*Required work*:
Everything in the listing must be repeated word for word.

*Data extracts*:

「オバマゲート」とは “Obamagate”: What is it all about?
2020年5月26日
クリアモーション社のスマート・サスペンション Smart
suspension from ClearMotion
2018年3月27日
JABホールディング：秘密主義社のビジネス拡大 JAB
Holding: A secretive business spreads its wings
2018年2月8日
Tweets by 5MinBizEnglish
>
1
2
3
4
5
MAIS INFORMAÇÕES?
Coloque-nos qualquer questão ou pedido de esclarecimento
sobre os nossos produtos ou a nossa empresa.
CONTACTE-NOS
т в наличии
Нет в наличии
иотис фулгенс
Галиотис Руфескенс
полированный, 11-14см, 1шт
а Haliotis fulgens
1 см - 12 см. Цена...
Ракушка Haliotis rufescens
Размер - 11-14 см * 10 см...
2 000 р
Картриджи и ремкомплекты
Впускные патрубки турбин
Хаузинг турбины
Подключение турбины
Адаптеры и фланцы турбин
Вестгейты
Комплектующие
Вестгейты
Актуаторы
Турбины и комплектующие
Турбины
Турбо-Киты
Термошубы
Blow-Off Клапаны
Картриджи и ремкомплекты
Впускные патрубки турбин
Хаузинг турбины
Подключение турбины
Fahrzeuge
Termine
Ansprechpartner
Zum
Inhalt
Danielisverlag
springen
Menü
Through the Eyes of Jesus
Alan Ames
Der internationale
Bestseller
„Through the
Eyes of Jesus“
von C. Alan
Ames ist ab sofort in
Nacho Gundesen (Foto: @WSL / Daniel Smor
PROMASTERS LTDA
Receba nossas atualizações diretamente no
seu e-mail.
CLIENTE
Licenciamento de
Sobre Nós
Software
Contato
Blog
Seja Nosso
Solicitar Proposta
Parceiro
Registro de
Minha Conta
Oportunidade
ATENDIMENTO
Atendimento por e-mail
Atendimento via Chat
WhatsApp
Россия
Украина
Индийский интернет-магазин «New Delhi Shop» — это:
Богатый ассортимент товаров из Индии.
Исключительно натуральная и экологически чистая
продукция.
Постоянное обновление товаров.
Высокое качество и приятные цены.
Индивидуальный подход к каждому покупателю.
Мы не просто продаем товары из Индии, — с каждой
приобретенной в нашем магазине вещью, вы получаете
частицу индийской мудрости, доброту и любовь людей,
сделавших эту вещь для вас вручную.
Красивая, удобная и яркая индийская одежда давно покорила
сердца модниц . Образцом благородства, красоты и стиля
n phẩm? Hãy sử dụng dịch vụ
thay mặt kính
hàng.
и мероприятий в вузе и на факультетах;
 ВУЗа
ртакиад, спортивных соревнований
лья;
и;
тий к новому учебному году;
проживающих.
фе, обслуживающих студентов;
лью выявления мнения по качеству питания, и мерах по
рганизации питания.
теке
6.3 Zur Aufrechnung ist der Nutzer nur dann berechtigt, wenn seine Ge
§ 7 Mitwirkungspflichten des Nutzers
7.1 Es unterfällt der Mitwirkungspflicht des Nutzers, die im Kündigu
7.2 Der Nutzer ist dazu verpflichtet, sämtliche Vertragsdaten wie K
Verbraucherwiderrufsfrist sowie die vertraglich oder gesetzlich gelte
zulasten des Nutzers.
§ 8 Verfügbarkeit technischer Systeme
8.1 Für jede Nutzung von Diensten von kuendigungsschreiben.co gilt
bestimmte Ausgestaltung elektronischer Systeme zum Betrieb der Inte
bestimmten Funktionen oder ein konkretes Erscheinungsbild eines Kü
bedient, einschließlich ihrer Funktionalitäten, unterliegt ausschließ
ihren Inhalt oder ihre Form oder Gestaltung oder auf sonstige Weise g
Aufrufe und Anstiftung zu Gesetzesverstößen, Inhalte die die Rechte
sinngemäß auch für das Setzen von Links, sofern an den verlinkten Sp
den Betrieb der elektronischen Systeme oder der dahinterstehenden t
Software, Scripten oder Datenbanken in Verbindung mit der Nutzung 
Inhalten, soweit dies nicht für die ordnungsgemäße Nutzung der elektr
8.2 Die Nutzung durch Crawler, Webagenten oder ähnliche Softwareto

*Solved exercise*:
「オバマゲート」とは “Obamagate”: What is it all about?
2020年5月26日
クリアモーション社のスマート・サスペンション Smart
suspension from ClearMotion
2018年3月27日
JABホールディング：秘密主義社のビジネス拡大 JAB
Holding: A secretive business spreads its wings
2018年2月8日
Tweets by 5MinBizEnglish
>
1
2
3
4
5
MAIS INFORMAÇÕES?
Coloque-nos qualquer questão ou pedido de esclarecimento
sobre os nossos produtos ou a nossa empresa.
CONTACTE-NOS
т в наличии
Нет в наличии
иотис фулгенс
Галиотис Руфескенс
полированный, 11-14см, 1шт
а Haliotis fulgens
1 см - 12 см. Цена...
Ракушка Haliotis rufescens
Размер - 11-14 см * 10 см...
2 000 р
Картриджи и ремкомплекты
Впускные патрубки турбин
Хаузинг турбины
Подключение турбины
Адаптеры и фланцы турбин
Вестгейты
Комплектующие
Вестгейты
Актуаторы
Турбины и комплектующие
Турбины
Турбо-Киты
Термошубы
Blow-Off Клапаны
Картриджи и ремкомплекты
Впускные патрубки турбин
Хаузинг турбины
Подключение турбины
Fahrzeuge
Termine
Ansprechpartner
Zum
Inhalt
Danielisverlag
springen
Menü
Through the Eyes of Jesus
Alan Ames
Der internationale
Bestseller
„Through the
Eyes of Jesus“
von C. Alan
Ames ist ab sofort in
Nacho Gundesen (Foto: @WSL / Daniel Smor
PROMASTERS LTDA
Receba nossas atualizações diretamente no
seu e-mail.
CLIENTE
Licenciamento de
Sobre Nós
Software
Contato
Blog
Seja Nosso
Solicitar Proposta
Parceiro
Registro de
Minha Conta
Oportunidade
ATENDIMENTO
Atendimento por e-mail
Atendimento via Chat
WhatsApp
Россия
Украина
Индийский интернет-магазин «New Delhi Shop» — это:
Богатый ассортимент товаров из Индии.
Исключительно натуральная и экологически чистая
продукция.
Постоянное обновление товаров.
Высокое качество и приятные цены.
Индивидуальный подход к каждому покупателю.
Мы не просто продаем товары из Индии, — с каждой
приобретенной в нашем магазине вещью, вы получаете
частицу индийской мудрости, доброту и любовь людей,
сделавших эту вещь для вас вручную.
Красивая, удобная и яркая индийская одежда давно покорила
сердца модниц . Образцом благородства, красоты и стиля
n phẩm? Hãy sử dụng dịch vụ
thay mặt kính
hàng.
и мероприятий в вузе и на факультетах;
 ВУЗа
ртакиад, спортивных соревнований
лья;
и;
тий к новому учебному году;
проживающих.
фе, обслуживающих студентов;
лью выявления мнения по качеству питания, и мерах по
рганизации питания.
теке
6.3 Zur Aufrechnung ist der Nutzer nur dann berechtigt, wenn seine Ge
§ 7 Mitwirkungspflichten des Nutzers
7.1 Es unterfällt der Mitwirkungspflicht des Nutzers, die im Kündigu
7.2 Der Nutzer ist dazu verpflichtet, sämtliche Vertragsdaten wie K
Verbraucherwiderrufsfrist sowie die vertraglich oder gesetzlich gelte
zulasten des Nutzers.
§ 8 Verfügbarkeit technischer Systeme
8.1 Für jede Nutzung von Diensten von kuendigungsschreiben.co gilt
bestimmte Ausgestaltung elektronischer Systeme zum Betrieb der Inte
bestimmten Funktionen oder ein konkretes Erscheinungsbild eines Kü
bedient, einschließlich ihrer Funktionalitäten, unterliegt ausschließ
ihren Inhalt oder ihre Form oder Gestaltung oder auf sonstige Weise g
Aufrufe und Anstiftung zu Gesetzesverstößen, Inhalte die die Rechte
sinngemäß auch für das Setzen von Links, sofern an den verlinkten Sp
den Betrieb der elektronischen Systeme oder der dahinterstehenden t
Software, Scripten oder Datenbanken in Verbindung mit der Nutzung 
Inhalten, soweit dies nicht für die ordnungsgemäße Nutzung der elektr
8.2 Die Nutzung durch Crawler, Webagenten oder ähnliche Softwareto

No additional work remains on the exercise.